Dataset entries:
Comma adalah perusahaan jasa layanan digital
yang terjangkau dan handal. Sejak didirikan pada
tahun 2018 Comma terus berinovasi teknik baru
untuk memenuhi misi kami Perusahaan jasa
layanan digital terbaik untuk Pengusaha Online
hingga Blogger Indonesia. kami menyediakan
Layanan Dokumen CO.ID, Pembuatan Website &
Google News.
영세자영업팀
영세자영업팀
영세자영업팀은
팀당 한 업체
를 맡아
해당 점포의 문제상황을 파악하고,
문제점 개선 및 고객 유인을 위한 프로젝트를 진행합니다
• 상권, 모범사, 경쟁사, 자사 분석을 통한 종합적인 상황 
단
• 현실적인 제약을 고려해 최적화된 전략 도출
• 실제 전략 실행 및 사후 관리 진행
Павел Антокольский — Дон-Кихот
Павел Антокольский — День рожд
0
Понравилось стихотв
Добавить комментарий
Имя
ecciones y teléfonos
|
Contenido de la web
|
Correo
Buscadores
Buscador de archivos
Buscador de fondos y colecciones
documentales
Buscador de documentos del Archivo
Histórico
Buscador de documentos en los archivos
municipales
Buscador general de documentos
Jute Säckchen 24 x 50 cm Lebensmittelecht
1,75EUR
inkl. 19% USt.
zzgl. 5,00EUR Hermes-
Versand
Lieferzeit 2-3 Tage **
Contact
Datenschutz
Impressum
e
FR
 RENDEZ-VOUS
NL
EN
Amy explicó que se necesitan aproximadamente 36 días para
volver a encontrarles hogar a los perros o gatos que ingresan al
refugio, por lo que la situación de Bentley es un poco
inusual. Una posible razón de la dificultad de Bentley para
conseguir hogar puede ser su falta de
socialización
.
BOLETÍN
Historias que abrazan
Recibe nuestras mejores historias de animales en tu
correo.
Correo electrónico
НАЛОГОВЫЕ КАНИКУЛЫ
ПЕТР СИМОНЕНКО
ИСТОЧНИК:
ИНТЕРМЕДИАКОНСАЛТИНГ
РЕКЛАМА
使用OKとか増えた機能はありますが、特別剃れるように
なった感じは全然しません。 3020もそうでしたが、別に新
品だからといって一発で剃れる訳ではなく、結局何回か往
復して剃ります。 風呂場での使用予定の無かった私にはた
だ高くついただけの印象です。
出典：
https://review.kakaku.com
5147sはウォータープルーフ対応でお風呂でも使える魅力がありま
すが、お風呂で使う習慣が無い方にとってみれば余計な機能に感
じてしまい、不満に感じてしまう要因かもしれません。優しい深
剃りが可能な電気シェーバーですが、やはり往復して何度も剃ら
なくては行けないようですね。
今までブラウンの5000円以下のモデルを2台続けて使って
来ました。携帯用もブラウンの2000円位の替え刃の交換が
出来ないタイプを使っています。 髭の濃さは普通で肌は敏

To-do item:
Retype all of the data word for word.

Result:
Comma adalah perusahaan jasa layanan digital
yang terjangkau dan handal. Sejak didirikan pada
tahun 2018 Comma terus berinovasi teknik baru
untuk memenuhi misi kami Perusahaan jasa
layanan digital terbaik untuk Pengusaha Online
hingga Blogger Indonesia. kami menyediakan
Layanan Dokumen CO.ID, Pembuatan Website &
Google News.
영세자영업팀
영세자영업팀
영세자영업팀은
팀당 한 업체
를 맡아
해당 점포의 문제상황을 파악하고,
문제점 개선 및 고객 유인을 위한 프로젝트를 진행합니다
• 상권, 모범사, 경쟁사, 자사 분석을 통한 종합적인 상황 
단
• 현실적인 제약을 고려해 최적화된 전략 도출
• 실제 전략 실행 및 사후 관리 진행
Павел Антокольский — Дон-Кихот
Павел Антокольский — День рожд
0
Понравилось стихотв
Добавить комментарий
Имя
ecciones y teléfonos
|
Contenido de la web
|
Correo
Buscadores
Buscador de archivos
Buscador de fondos y colecciones
documentales
Buscador de documentos del Archivo
Histórico
Buscador de documentos en los archivos
municipales
Buscador general de documentos
Jute Säckchen 24 x 50 cm Lebensmittelecht
1,75EUR
inkl. 19% USt.
zzgl. 5,00EUR Hermes-
Versand
Lieferzeit 2-3 Tage **
Contact
Datenschutz
Impressum
e
FR
 RENDEZ-VOUS
NL
EN
Amy explicó que se necesitan aproximadamente 36 días para
volver a encontrarles hogar a los perros o gatos que ingresan al
refugio, por lo que la situación de Bentley es un poco
inusual. Una posible razón de la dificultad de Bentley para
conseguir hogar puede ser su falta de
socialización
.
BOLETÍN
Historias que abrazan
Recibe nuestras mejores historias de animales en tu
correo.
Correo electrónico
НАЛОГОВЫЕ КАНИКУЛЫ
ПЕТР СИМОНЕНКО
ИСТОЧНИК:
ИНТЕРМЕДИАКОНСАЛТИНГ
РЕКЛАМА
使用OKとか増えた機能はありますが、特別剃れるように
なった感じは全然しません。 3020もそうでしたが、別に新
品だからといって一発で剃れる訳ではなく、結局何回か往
復して剃ります。 風呂場での使用予定の無かった私にはた
だ高くついただけの印象です。
出典：
https://review.kakaku.com
5147sはウォータープルーフ対応でお風呂でも使える魅力がありま
すが、お風呂で使う習慣が無い方にとってみれば余計な機能に感
じてしまい、不満に感じてしまう要因かもしれません。優しい深
剃りが可能な電気シェーバーですが、やはり往復して何度も剃ら
なくては行けないようですね。
今までブラウンの5000円以下のモデルを2台続けて使って
来ました。携帯用もブラウンの2000円位の替え刃の交換が
出来ないタイプを使っています。 髭の濃さは普通で肌は敏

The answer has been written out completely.